--- Begin DATA RECORDS ---
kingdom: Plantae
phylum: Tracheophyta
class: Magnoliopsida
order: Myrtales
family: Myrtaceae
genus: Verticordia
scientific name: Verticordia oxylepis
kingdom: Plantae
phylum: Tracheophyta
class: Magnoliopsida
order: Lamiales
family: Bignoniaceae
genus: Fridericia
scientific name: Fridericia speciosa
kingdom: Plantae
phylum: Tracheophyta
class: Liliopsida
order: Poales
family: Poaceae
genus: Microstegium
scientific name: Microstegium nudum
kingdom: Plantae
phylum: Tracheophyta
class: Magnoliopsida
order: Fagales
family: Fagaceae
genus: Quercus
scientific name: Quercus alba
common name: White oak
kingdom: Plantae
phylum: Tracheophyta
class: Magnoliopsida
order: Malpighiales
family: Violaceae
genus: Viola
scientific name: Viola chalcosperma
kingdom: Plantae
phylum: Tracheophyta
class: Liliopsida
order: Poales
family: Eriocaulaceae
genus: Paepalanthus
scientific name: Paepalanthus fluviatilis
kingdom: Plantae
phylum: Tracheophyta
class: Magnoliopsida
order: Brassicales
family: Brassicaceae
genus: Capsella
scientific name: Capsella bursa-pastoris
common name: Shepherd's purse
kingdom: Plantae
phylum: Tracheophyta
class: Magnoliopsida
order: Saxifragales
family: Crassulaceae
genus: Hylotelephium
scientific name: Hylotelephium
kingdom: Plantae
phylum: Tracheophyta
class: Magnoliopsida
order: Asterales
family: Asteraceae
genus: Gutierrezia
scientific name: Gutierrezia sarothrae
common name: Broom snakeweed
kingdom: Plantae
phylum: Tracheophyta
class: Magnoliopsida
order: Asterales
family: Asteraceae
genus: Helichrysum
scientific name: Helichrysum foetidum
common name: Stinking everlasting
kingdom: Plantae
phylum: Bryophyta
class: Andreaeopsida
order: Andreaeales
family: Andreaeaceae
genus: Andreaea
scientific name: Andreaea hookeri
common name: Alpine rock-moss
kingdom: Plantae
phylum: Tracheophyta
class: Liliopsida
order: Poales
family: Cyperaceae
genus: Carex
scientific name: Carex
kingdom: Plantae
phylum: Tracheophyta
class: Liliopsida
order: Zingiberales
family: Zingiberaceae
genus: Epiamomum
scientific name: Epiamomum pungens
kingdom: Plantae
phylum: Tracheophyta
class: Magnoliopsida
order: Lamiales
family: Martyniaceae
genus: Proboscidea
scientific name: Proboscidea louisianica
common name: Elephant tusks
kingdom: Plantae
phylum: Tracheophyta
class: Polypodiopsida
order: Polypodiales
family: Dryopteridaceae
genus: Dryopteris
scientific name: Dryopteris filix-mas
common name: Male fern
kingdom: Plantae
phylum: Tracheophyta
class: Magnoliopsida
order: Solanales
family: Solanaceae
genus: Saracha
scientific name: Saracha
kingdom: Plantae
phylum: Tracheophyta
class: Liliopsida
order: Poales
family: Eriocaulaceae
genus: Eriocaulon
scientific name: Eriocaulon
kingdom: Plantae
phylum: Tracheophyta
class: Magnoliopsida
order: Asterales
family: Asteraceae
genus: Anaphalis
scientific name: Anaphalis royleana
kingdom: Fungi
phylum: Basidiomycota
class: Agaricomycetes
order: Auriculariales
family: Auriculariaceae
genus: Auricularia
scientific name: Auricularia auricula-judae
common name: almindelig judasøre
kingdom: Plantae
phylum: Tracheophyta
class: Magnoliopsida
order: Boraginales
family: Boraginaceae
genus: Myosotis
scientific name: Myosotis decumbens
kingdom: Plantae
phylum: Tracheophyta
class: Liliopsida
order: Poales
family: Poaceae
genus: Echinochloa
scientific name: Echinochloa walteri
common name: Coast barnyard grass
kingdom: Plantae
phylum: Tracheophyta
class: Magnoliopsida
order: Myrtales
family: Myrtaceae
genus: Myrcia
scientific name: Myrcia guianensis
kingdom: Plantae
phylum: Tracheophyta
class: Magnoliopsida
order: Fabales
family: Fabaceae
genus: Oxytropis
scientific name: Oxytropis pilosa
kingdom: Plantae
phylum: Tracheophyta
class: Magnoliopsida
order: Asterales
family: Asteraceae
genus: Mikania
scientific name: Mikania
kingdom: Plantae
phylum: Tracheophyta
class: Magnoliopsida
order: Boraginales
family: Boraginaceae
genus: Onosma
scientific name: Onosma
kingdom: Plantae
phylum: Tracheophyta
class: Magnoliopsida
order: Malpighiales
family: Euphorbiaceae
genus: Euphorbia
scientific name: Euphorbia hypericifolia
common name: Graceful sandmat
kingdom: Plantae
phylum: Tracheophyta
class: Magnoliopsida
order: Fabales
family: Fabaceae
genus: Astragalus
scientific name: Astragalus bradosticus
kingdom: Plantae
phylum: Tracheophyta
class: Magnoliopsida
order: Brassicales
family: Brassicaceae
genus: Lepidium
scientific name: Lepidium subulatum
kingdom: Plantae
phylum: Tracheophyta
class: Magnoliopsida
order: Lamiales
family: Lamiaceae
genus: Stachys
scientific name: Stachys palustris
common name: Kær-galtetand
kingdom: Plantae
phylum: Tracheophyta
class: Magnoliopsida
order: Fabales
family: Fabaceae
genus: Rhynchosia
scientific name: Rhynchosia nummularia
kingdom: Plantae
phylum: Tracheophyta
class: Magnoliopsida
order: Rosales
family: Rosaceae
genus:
--- End DATA RECORDS ---
→ EXERCISE DESCRIPTION
Reproduce every line of the data above verbatim.

→ SOLUTION TO THIS PROBLEM
kingdom: Plantae
phylum: Tracheophyta
class: Magnoliopsida
order: Myrtales
family: Myrtaceae
genus: Verticordia
scientific name: Verticordia oxylepis
kingdom: Plantae
phylum: Tracheophyta
class: Magnoliopsida
order: Lamiales
family: Bignoniaceae
genus: Fridericia
scientific name: Fridericia speciosa
kingdom: Plantae
phylum: Tracheophyta
class: Liliopsida
order: Poales
family: Poaceae
genus: Microstegium
scientific name: Microstegium nudum
kingdom: Plantae
phylum: Tracheophyta
class: Magnoliopsida
order: Fagales
family: Fagaceae
genus: Quercus
scientific name: Quercus alba
common name: White oak
kingdom: Plantae
phylum: Tracheophyta
class: Magnoliopsida
order: Malpighiales
family: Violaceae
genus: Viola
scientific name: Viola chalcosperma
kingdom: Plantae
phylum: Tracheophyta
class: Liliopsida
order: Poales
family: Eriocaulaceae
genus: Paepalanthus
scientific name: Paepalanthus fluviatilis
kingdom: Plantae
phylum: Tracheophyta
class: Magnoliopsida
order: Brassicales
family: Brassicaceae
genus: Capsella
scientific name: Capsella bursa-pastoris
common name: Shepherd's purse
kingdom: Plantae
phylum: Tracheophyta
class: Magnoliopsida
order: Saxifragales
family: Crassulaceae
genus: Hylotelephium
scientific name: Hylotelephium
kingdom: Plantae
phylum: Tracheophyta
class: Magnoliopsida
order: Asterales
family: Asteraceae
genus: Gutierrezia
scientific name: Gutierrezia sarothrae
common name: Broom snakeweed
kingdom: Plantae
phylum: Tracheophyta
class: Magnoliopsida
order: Asterales
family: Asteraceae
genus: Helichrysum
scientific name: Helichrysum foetidum
common name: Stinking everlasting
kingdom: Plantae
phylum: Bryophyta
class: Andreaeopsida
order: Andreaeales
family: Andreaeaceae
genus: Andreaea
scientific name: Andreaea hookeri
common name: Alpine rock-moss
kingdom: Plantae
phylum: Tracheophyta
class: Liliopsida
order: Poales
family: Cyperaceae
genus: Carex
scientific name: Carex
kingdom: Plantae
phylum: Tracheophyta
class: Liliopsida
order: Zingiberales
family: Zingiberaceae
genus: Epiamomum
scientific name: Epiamomum pungens
kingdom: Plantae
phylum: Tracheophyta
class: Magnoliopsida
order: Lamiales
family: Martyniaceae
genus: Proboscidea
scientific name: Proboscidea louisianica
common name: Elephant tusks
kingdom: Plantae
phylum: Tracheophyta
class: Polypodiopsida
order: Polypodiales
family: Dryopteridaceae
genus: Dryopteris
scientific name: Dryopteris filix-mas
common name: Male fern
kingdom: Plantae
phylum: Tracheophyta
class: Magnoliopsida
order: Solanales
family: Solanaceae
genus: Saracha
scientific name: Saracha
kingdom: Plantae
phylum: Tracheophyta
class: Liliopsida
order: Poales
family: Eriocaulaceae
genus: Eriocaulon
scientific name: Eriocaulon
kingdom: Plantae
phylum: Tracheophyta
class: Magnoliopsida
order: Asterales
family: Asteraceae
genus: Anaphalis
scientific name: Anaphalis royleana
kingdom: Fungi
phylum: Basidiomycota
class: Agaricomycetes
order: Auriculariales
family: Auriculariaceae
genus: Auricularia
scientific name: Auricularia auricula-judae
common name: almindelig judasøre
kingdom: Plantae
phylum: Tracheophyta
class: Magnoliopsida
order: Boraginales
family: Boraginaceae
genus: Myosotis
scientific name: Myosotis decumbens
kingdom: Plantae
phylum: Tracheophyta
class: Liliopsida
order: Poales
family: Poaceae
genus: Echinochloa
scientific name: Echinochloa walteri
common name: Coast barnyard grass
kingdom: Plantae
phylum: Tracheophyta
class: Magnoliopsida
order: Myrtales
family: Myrtaceae
genus: Myrcia
scientific name: Myrcia guianensis
kingdom: Plantae
phylum: Tracheophyta
class: Magnoliopsida
order: Fabales
family: Fabaceae
genus: Oxytropis
scientific name: Oxytropis pilosa
kingdom: Plantae
phylum: Tracheophyta
class: Magnoliopsida
order: Asterales
family: Asteraceae
genus: Mikania
scientific name: Mikania
kingdom: Plantae
phylum: Tracheophyta
class: Magnoliopsida
order: Boraginales
family: Boraginaceae
genus: Onosma
scientific name: Onosma
kingdom: Plantae
phylum: Tracheophyta
class: Magnoliopsida
order: Malpighiales
family: Euphorbiaceae
genus: Euphorbia
scientific name: Euphorbia hypericifolia
common name: Graceful sandmat
kingdom: Plantae
phylum: Tracheophyta
class: Magnoliopsida
order: Fabales
family: Fabaceae
genus: Astragalus
scientific name: Astragalus bradosticus
kingdom: Plantae
phylum: Tracheophyta
class: Magnoliopsida
order: Brassicales
family: Brassicaceae
genus: Lepidium
scientific name: Lepidium subulatum
kingdom: Plantae
phylum: Tracheophyta
class: Magnoliopsida
order: Lamiales
family: Lamiaceae
genus: Stachys
scientific name: Stachys palustris
common name: Kær-galtetand
kingdom: Plantae
phylum: Tracheophyta
class: Magnoliopsida
order: Fabales
family: Fabaceae
genus: Rhynchosia
scientific name: Rhynchosia nummularia
kingdom: Plantae
phylum: Tracheophyta
class: Magnoliopsida
order: Rosales
family: Rosaceae
genus:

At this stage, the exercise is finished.